Armed with this new API, I was able to implement a connection health check that solved the "stale connections" issue with less than 5 microseconds of overhead. A non-blocking read is very quick because, huh, that's the point of non-blocking reads -- they don't block.
After deploying the fix in production, all the "Invalid Connection" needles disappeared right away, which resulted in our first "9" of availability for the service.


Figure 2: client-side needles and retries in authzd after our deploy at ~18:00

Pro-Tips (TM)


If your MySQL server has idle timeouts enabled, or is actively pruning connections, you do not need to call (*DB).SetConnMaxLifetime in your production services. It is no longer needed as the driver can now gracefully detect and retry stale connections. Setting a max lifetime for connections simply causes unnecessary churn by killing and re-opening healthy connections.


A good pattern to manage high-throughput access to MySQL is configuring your sql.(*DB) pool ((*DB).SetMaxIdleConns and (*DB).SetMaxOpenConns) with values that support your peak-hour traffic for the service, and making sure that your MySQL server is actively pruning idle connections during off-hours. These pruned connections will be detected by the MySQL driver and re-created when necessary.

- - -

» **WORK REQUEST**:
Rewrite the paragraph in the MySQL connections text that begins "If your MySQL server has idle timeouts" as a short list that keeps its main facts. These entries have nothing to do with the MySQL connections text.

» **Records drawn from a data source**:

- - -

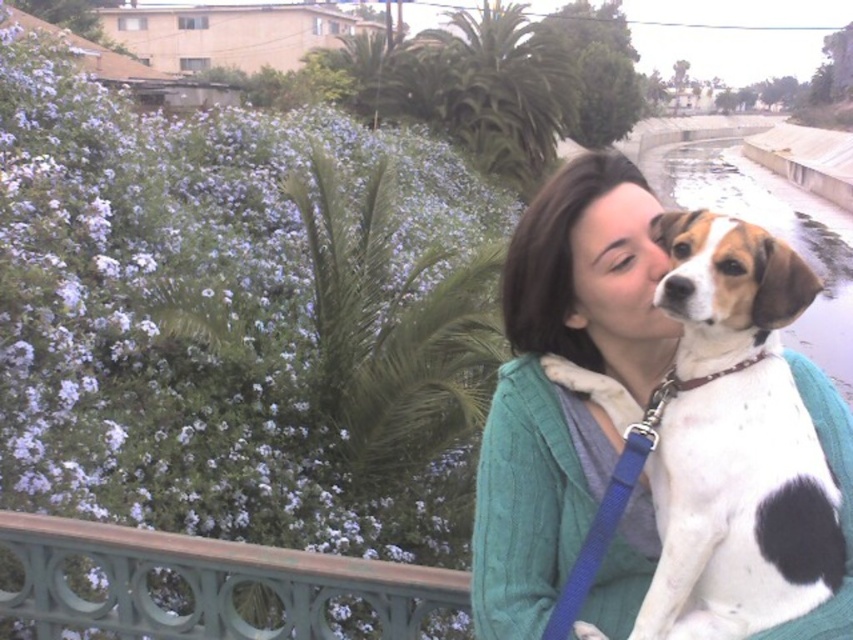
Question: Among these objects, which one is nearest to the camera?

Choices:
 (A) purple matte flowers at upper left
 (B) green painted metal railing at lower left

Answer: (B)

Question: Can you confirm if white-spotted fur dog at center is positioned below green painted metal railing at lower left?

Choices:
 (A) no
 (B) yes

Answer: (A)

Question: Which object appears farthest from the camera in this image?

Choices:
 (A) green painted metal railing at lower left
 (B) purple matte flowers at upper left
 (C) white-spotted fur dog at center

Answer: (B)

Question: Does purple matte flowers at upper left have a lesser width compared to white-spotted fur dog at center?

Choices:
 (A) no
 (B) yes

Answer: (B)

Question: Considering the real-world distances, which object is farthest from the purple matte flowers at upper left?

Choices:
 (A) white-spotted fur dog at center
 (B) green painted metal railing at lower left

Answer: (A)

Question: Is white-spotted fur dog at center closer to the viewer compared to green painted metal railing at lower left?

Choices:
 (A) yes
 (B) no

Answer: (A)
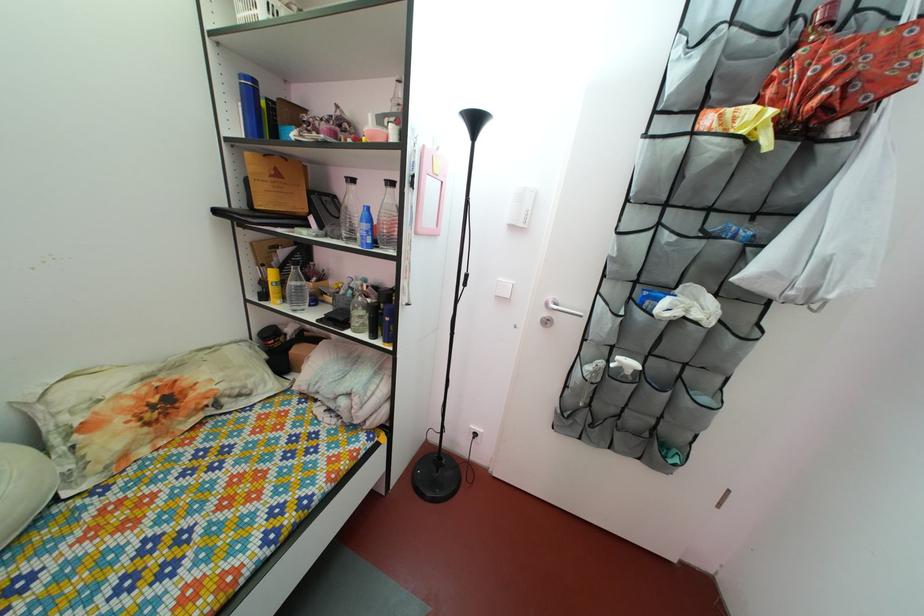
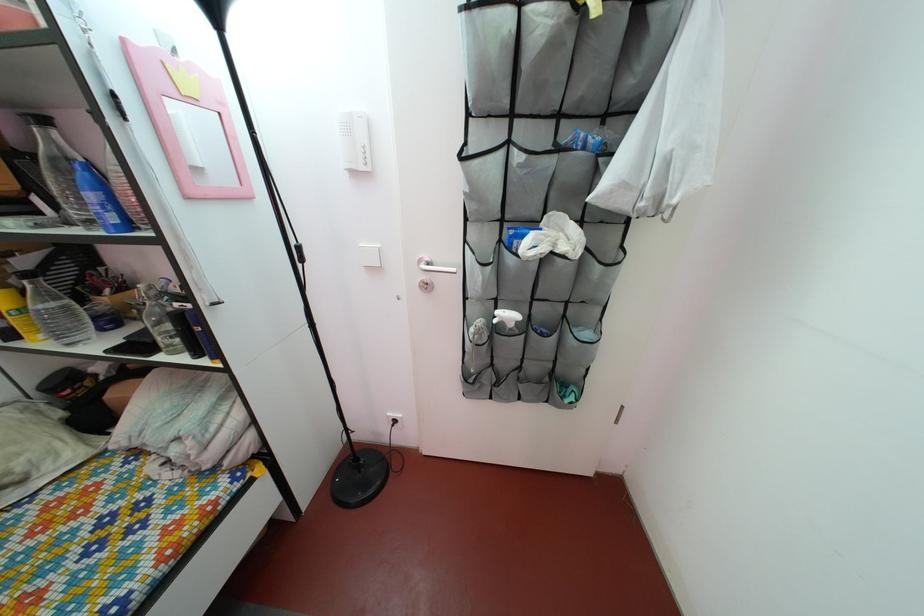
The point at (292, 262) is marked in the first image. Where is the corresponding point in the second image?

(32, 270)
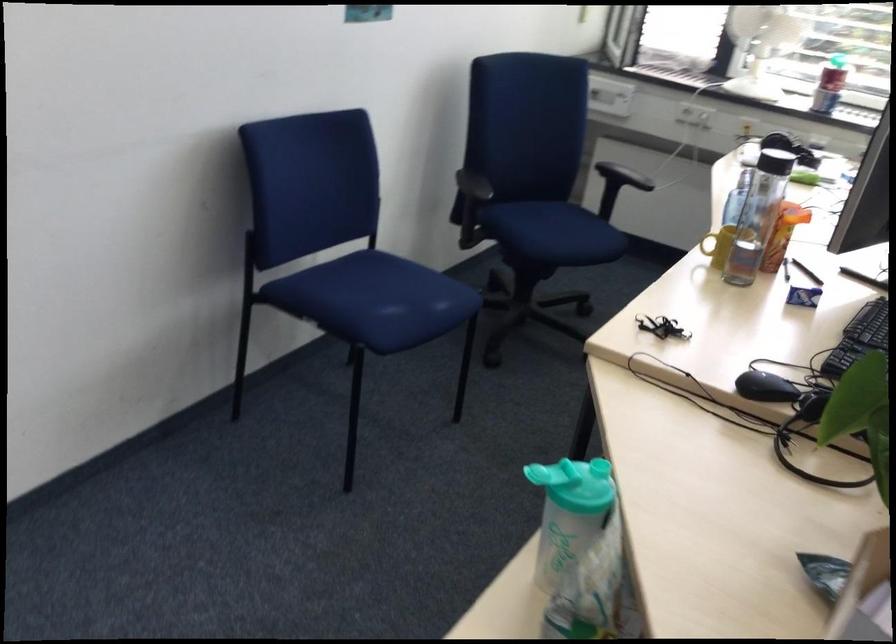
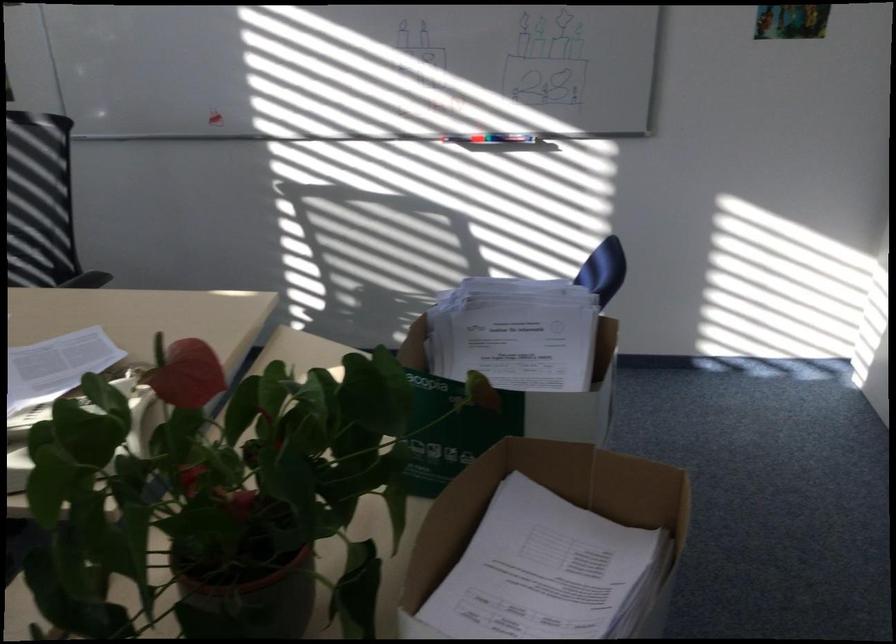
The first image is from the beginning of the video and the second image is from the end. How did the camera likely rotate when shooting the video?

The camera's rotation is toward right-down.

- - -

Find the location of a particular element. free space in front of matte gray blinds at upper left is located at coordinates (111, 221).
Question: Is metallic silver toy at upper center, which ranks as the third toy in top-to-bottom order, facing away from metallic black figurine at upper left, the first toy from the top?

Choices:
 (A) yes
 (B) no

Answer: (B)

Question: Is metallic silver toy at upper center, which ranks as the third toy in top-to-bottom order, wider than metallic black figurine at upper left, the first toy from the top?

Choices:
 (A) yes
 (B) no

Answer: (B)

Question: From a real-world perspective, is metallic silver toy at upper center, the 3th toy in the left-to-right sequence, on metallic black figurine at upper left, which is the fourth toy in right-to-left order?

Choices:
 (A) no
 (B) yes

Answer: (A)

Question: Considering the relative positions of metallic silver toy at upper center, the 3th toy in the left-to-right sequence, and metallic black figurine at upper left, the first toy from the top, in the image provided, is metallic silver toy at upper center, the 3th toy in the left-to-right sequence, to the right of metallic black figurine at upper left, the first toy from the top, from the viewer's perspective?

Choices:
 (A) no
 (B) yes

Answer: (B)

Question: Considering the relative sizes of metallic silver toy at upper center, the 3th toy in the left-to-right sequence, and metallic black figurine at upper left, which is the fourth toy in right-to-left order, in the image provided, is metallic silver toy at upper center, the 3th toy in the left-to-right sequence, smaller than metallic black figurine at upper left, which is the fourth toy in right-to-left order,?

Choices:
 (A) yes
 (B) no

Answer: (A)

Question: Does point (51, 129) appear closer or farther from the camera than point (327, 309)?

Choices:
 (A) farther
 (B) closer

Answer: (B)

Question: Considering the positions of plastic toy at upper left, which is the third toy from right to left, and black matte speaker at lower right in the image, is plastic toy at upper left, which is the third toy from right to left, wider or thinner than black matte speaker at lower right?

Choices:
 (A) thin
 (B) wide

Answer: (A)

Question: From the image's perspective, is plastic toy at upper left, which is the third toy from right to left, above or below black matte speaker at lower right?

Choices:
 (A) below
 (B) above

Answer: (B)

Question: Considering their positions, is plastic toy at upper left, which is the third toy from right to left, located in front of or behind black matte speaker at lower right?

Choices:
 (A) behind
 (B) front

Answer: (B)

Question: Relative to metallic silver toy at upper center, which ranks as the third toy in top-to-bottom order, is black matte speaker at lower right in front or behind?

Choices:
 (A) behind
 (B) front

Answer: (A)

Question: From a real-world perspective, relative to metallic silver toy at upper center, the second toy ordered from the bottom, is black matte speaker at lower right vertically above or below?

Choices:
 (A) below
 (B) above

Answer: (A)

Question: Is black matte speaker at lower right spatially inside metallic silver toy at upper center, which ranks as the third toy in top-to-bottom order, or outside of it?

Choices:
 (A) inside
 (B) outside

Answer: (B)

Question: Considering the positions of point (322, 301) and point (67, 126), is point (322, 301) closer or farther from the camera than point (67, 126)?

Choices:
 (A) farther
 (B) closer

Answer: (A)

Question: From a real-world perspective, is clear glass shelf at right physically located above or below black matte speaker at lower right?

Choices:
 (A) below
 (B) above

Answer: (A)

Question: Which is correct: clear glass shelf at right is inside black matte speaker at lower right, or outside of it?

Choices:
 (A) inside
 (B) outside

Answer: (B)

- - -

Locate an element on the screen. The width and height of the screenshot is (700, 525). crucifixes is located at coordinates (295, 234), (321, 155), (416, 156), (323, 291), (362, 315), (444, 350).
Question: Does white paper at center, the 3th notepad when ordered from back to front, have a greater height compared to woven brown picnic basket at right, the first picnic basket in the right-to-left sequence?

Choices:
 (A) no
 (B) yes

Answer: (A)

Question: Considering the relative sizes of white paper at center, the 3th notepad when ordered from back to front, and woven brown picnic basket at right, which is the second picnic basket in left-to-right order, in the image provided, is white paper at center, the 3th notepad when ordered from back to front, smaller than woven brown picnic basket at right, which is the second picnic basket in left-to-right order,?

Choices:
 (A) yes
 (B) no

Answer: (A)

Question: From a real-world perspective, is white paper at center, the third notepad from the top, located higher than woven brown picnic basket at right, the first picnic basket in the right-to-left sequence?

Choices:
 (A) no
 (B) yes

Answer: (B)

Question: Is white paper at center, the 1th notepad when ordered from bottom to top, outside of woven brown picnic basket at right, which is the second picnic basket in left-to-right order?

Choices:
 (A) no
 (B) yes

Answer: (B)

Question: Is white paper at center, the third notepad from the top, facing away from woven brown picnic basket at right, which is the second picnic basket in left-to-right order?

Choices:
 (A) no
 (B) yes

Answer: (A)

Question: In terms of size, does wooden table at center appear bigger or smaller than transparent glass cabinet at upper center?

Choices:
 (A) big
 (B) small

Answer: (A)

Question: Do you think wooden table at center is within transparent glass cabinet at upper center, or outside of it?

- - -

» **SOLVED PROBLEM**:
- When the MySQL server has idle timeouts enabled or actively prunes connections, production services do not need to call (*DB).SetConnMaxLifetime.
- The driver can now gracefully detect and retry stale connections.
- Setting a max lifetime for connections only causes unnecessary churn by killing and re-opening healthy connections.